My deep aversion to speaking in public got the best of me. (I’m still getting my feet wet with the idea of being an active participant in this meeting, though I’m enjoying the hell out of showing up faithfully and sitting in silence, as I always knew I would.) But my thoughts orbited around his question for the rest of the meeting. Do we live the Gospel?…
Yes. Every one of us, every day of our lives, regardless of circumstances. And that’s what makes the Christian Gospel so compelling –it is the preeminent dramatization of the interior reality of our lives.
Every. Single. Human. Life. is represented by the birth-death-rebirth cycle of the Christ. I say this as a non-Christian pantheist: it is not just the greatest story ever told, it is the only story ever told, the monomyth at the heart of our existence. It is the story of our journey back to from whence we came, and then back out again, in a timeless cycle without beginning or end.
So if you wonder if you are living the Gospel and are inclined to think the answer is No –because you aren’t religious, or you’re not practicing your religion well enough, or you’re “not saved,” or you don’t give a flaming hoot about Jesus, etc– think again. Read it more closely, and by that what I mean is turn it inside-out. Internalize it. Let go of the notion that it is about people who lived 2,000 years ago and the preservation of lessons their lives can teach us.
Because the Gospel isn’t really about social justice or right living or laying down the law or holding up a bulwark against encroaching modernism and materialism. It’s about you.
It’s about aligning your will and identity with that which created you, the Reality outside of linear time, so that you do not have to live with the dread fear of a false death in an unreal future. It’s about learning to live in the Now. Anything else we read in it is a partiality we brought to it, and will eventually learn to sacrifice in order to be made whole, to lay down before the infinitely greater reality of Being itself that is our source and destination. So the just will learn to accept the presence of the unjust, the right will cease to prop themselves up at the expense of the wrong, rich and poor will be equally meaningless distinctions, the first shall become last, and so on.
To get there, we must first live out all these distinctions, and let ourselves be fooled by them. We all write our own complicated theatrical version of the Gospel by following the course of our individual lives, acquiring the baggage we pick up along the way, playing out the storyline written in shades of light and darkness by the choices we make. We write these stories in order to transcend them and leave them behind. They are not end goals unto themselves; they are springboards to divine Love. The purpose of any true spirituality is to keep us mindful of this ultimate goal, which can only be achieved, paradoxically, through surrender.

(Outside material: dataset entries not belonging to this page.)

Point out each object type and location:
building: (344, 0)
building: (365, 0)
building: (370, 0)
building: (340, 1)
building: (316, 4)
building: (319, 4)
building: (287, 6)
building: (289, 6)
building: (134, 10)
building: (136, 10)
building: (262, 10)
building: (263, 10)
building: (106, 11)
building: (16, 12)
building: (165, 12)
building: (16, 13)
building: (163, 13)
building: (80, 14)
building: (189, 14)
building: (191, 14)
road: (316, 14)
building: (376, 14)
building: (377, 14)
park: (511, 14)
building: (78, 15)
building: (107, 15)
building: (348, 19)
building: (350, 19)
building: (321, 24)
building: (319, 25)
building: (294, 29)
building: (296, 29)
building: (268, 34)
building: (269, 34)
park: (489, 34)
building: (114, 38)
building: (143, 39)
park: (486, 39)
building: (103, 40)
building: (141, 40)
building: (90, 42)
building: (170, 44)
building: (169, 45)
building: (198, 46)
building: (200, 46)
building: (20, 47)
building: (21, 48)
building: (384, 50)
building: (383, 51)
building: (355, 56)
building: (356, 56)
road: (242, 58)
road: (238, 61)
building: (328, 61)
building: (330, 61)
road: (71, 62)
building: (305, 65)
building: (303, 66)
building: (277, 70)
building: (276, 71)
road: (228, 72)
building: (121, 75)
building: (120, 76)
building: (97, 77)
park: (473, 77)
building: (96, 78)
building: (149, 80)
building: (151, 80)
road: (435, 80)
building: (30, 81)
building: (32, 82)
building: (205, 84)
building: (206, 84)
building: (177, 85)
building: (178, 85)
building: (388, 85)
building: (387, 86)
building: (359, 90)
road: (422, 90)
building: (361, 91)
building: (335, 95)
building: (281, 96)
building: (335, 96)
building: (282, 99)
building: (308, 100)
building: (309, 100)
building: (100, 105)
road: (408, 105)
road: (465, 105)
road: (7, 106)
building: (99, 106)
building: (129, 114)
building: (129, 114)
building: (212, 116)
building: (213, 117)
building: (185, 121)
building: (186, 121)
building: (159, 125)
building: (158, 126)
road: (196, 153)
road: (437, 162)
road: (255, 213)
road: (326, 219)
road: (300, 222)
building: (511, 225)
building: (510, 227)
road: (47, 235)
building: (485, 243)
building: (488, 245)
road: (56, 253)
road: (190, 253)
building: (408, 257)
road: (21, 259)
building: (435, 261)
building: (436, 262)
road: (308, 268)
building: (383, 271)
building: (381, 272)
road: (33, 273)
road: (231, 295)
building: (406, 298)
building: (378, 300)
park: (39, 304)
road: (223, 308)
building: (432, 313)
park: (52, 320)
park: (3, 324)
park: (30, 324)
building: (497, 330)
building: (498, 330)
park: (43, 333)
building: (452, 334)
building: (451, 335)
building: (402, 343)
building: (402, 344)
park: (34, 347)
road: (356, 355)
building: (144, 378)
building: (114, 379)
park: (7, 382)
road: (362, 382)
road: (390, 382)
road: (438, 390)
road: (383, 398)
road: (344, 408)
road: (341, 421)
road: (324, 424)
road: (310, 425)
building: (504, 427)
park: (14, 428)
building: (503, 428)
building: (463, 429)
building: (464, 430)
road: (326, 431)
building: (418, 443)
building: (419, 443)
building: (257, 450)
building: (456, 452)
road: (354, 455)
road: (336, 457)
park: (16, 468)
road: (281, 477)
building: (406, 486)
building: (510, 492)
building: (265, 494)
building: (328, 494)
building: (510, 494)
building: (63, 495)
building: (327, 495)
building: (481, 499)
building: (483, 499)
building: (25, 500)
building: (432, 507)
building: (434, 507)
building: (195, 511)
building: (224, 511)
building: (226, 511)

In truth, then, there is no way to not live the Gospel. In the Book of John 21:25, we are told “there are also many other things which Jesus did, the which, if they should be written every one, I suppose that even the world itself could not contain the books that should be written.”
You are one of those books. Write it well.
One thought on “Do We Live the Gospel? — Pez King Blog #1”
This resonates with me, Waldo. As I said in a comment on a post in the Panentheism group a few months ago: “I think the Divine, Absolute Spitit, Brahman, God, the Supreme Identity – whatever you want to call the Higher Power – can only be approached mythically, anologically, or metaphorically because there is no other way to speak of what is essentially ineffable.
Religion has always needed these uses of language for that reason. The problems of bad religion arise from their using the apophatic, “night language” of scripture in a literalist, “day language” of dogma, thius missing its deeper meaning.”
As you pointed out, there is really only one monomyth with different cultural inflections. This was essentially the message of Campbell’s, “The Hero With A Thousand Faces.”